Local real estate agents believe the market is showing signs of stability, a forecast which will come as a relief to those looking to buy.
Real Estate New Zealand’s annual property report for 2023 showed that while Wairarapa’s new listings fell by 12.5 per cent, average asking prices had a small increase of 2.6 per cent.
Despite the drop in new listings, Tremains regional manager for Wairarapa Rob Slater said last year was a good year.
“We saw a lot of activity in the lower-value homes in Masterton,” Slater said.
“The market is quite stable at the moment, so I think first-home buyers should be looking at purchasing now.”
Looking forward, Slater said he felt that “this year will be steady with no major jumps”.
Harcourts Wairarapa managing director and auctioneer Prue Hamill also felt stability was coming.
“House prices should remain stable with a slight increase due to inflation,” Hamill said.
“Signs have come through that markets are starting to stabilise.”
Hamill noted that she was still observing people making the shift over the hill.

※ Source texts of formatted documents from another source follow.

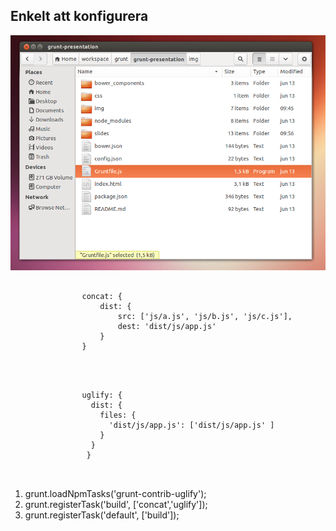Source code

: <section>
	<h2>Enkelt att konfigurera</h2>
</section>
<section>
	<img src="img/gruntfile.png"/>
</section>
<section>
		<pre>
			<code data-trim contenteditable >
				concat: {
					dist: {
					    src: ['js/a.js', 'js/b.js', 'js/c.js'],
					    dest: 'dist/js/app.js'
				 	}
				}
			</code>
		</pre>
</section>
<section>
		<pre>
			<code data-trim contenteditable >
				uglify: {
				  dist: {
				    files: {
				      'dist/js/app.js': ['dist/js/app.js' ]
				    }
				  }
				 }
			</code>
		</pre>
</section>
<section>  
  <ol>
    <li class="extra-extra-spacing">grunt.loadNpmTasks('grunt-contrib-uglify'); </li>
    <li class="extra-extra-spacing">grunt.registerTask('build', ['concat','uglify']); </li>
    <li class="extra-extra-spacing"> grunt.registerTask('default', ['build']);</li>
   <ol>
</section>

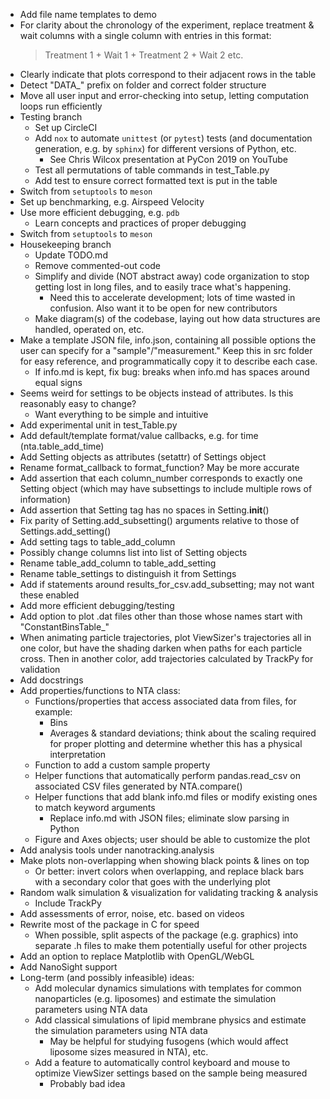 - Add file name templates to demo
- For clarity about the chronology of the experiment, replace treatment & wait columns with a single column with entries in this format:
  > Treatment 1 +
  > Wait 1 +
  > Treatment 2 +
  > Wait 2
  > etc.
- Clearly indicate that plots correspond to their adjacent rows in the table
- Detect "DATA_" prefix on folder and correct folder structure
- Move all user input and error-checking into setup, letting computation loops run efficiently
- Testing branch
  - Set up CircleCI
  - Add `nox` to automate `unittest` (or `pytest`) tests (and documentation generation, e.g. by `sphinx`) for different versions of Python, etc.
    - See Chris Wilcox presentation at PyCon 2019 on YouTube
  - Test all permutations of table commands in test_Table.py
  - Add test to ensure correct formatted text is put in the table
- Switch from `setuptools` to `meson`
- Set up benchmarking, e.g. Airspeed Velocity
- Use more efficient debugging, e.g. `pdb`
  - Learn concepts and practices of proper debugging
- Switch from `setuptools` to `meson`
- Housekeeping branch
  - Update TODO.md
  - Remove commented-out code
  - Simplify and divide (NOT abstract away) code organization to stop getting lost in long files, and to easily trace what's happening.
    - Need this to accelerate development; lots of time wasted in confusion. Also want it to be open for new contributors
  - Make diagram(s) of the codebase, laying out how data structures are handled, operated on, etc.
- Make a template JSON file, info.json, containing all possible options the user can specify for a "sample"/"measurement." Keep this in src folder for easy reference, and programmatically copy it to describe each case.
  - If info.md is kept, fix bug: breaks when info.md has spaces around equal signs
- Seems weird for settings to be objects instead of attributes. Is this reasonably easy to change?
  - Want everything to be simple and intuitive
- Add experimental unit in test_Table.py
- Add default/template format/value callbacks, e.g. for time (nta.table_add_time)
- Add Setting objects as attributes (setattr) of Settings object
- Rename format_callback to format_function? May be more accurate
- Add assertion that each column_number corresponds to exactly one Setting object (which may have subsettings to include multiple rows of information)
- Add assertion that Setting tag has no spaces in Setting.__init__()
- Fix parity of Setting.add_subsetting() arguments relative to those of Settings.add_setting()
- Add setting tags to table_add_column
- Possibly change columns list into list of Setting objects
- Rename table_add_column to table_add_setting
- Rename table_settings to distinguish it from Settings
- Add if statements around results_for_csv.add_subsetting; may not want these enabled
- Add more efficient debugging/testing
- Add option to plot .dat files other than those whose names start with "ConstantBinsTable_"
- When animating particle trajectories, plot ViewSizer's trajectories all in one color, but have the shading darken when paths for each particle cross. Then in another color, add trajectories calculated by TrackPy for validation
- Add docstrings
- Add properties/functions to NTA class:
  - Functions/properties that access associated data from files, for example:
    - Bins
    - Averages & standard deviations; think about the scaling required for proper plotting and determine whether this has a physical interpretation
  - Function to add a custom sample property
  - Helper functions that automatically perform pandas.read_csv on associated CSV files generated by NTA.compare()
  - Helper functions that add blank info.md files or modify existing ones to match keyword arguments
    - Replace info.md with JSON files; eliminate slow parsing in Python
  - Figure and Axes objects; user should be able to customize the plot
- Add analysis tools under nanotracking.analysis
- Make plots non-overlapping when showing black points & lines on top
  - Or better: invert colors when overlapping, and replace black bars with a secondary color that goes with the underlying plot
- Random walk simulation & visualization for validating tracking & analysis
  - Include TrackPy
- Add assessments of error, noise, etc. based on videos
- Rewrite most of the package in C for speed
  - When possible, split aspects of the package (e.g. graphics) into separate .h files to make them potentially useful for other projects
- Add an option to replace Matplotlib with OpenGL/WebGL
- Add NanoSight support
- Long-term (and possibly infeasible) ideas:
  - Add molecular dynamics simulations with templates for common nanoparticles (e.g. liposomes) and estimate the simulation parameters using NTA data
  - Add classical simulations of lipid membrane physics and estimate the simulation parameters using NTA data
    - May be helpful for studying fusogens (which would affect liposome sizes measured in NTA), etc.
  - Add a feature to automatically control keyboard and mouse to optimize ViewSizer settings based on the sample being measured
    - Probably bad idea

“I find many people are coming from Wellington,” Hamill said.
“People want to move away from those heavily populated areas to areas with a smaller population but relatively close access.”
Hamill said the stabilizing market was the perfect time for first-home buyers.
The Times-Age looked at data from local townships – Masterton, Carterton, Greytown, Featherston, Martinborough and Eketāhuna – to see how median sale and asking prices stacked up over the past 12 months, using data from Real Estate New Zealand.
Martinborough saw the highest median sale price of $865,000 while Eketāhuna was the lowest – almost half of Martinborough – at $460,000.
Although sale prices of all six locations sat within that range, all locations saw a decrease from the same period the year prior .
All locations saw higher median asking prices than sale prices, with Greytown’s median asking price of $1,000,000 the only location to break seven figures.
Hamill believed that the median asking prices don’t always represent the whole market, and said that’s because properties are often listed without asking prices.
“It’s quite interesting as a lot of property is selling before an asking price is listed,” Hamill said.
“I think you would see most places go to market with no asking price.
“It is usually after three to four weeks that a listing will include the asking price.”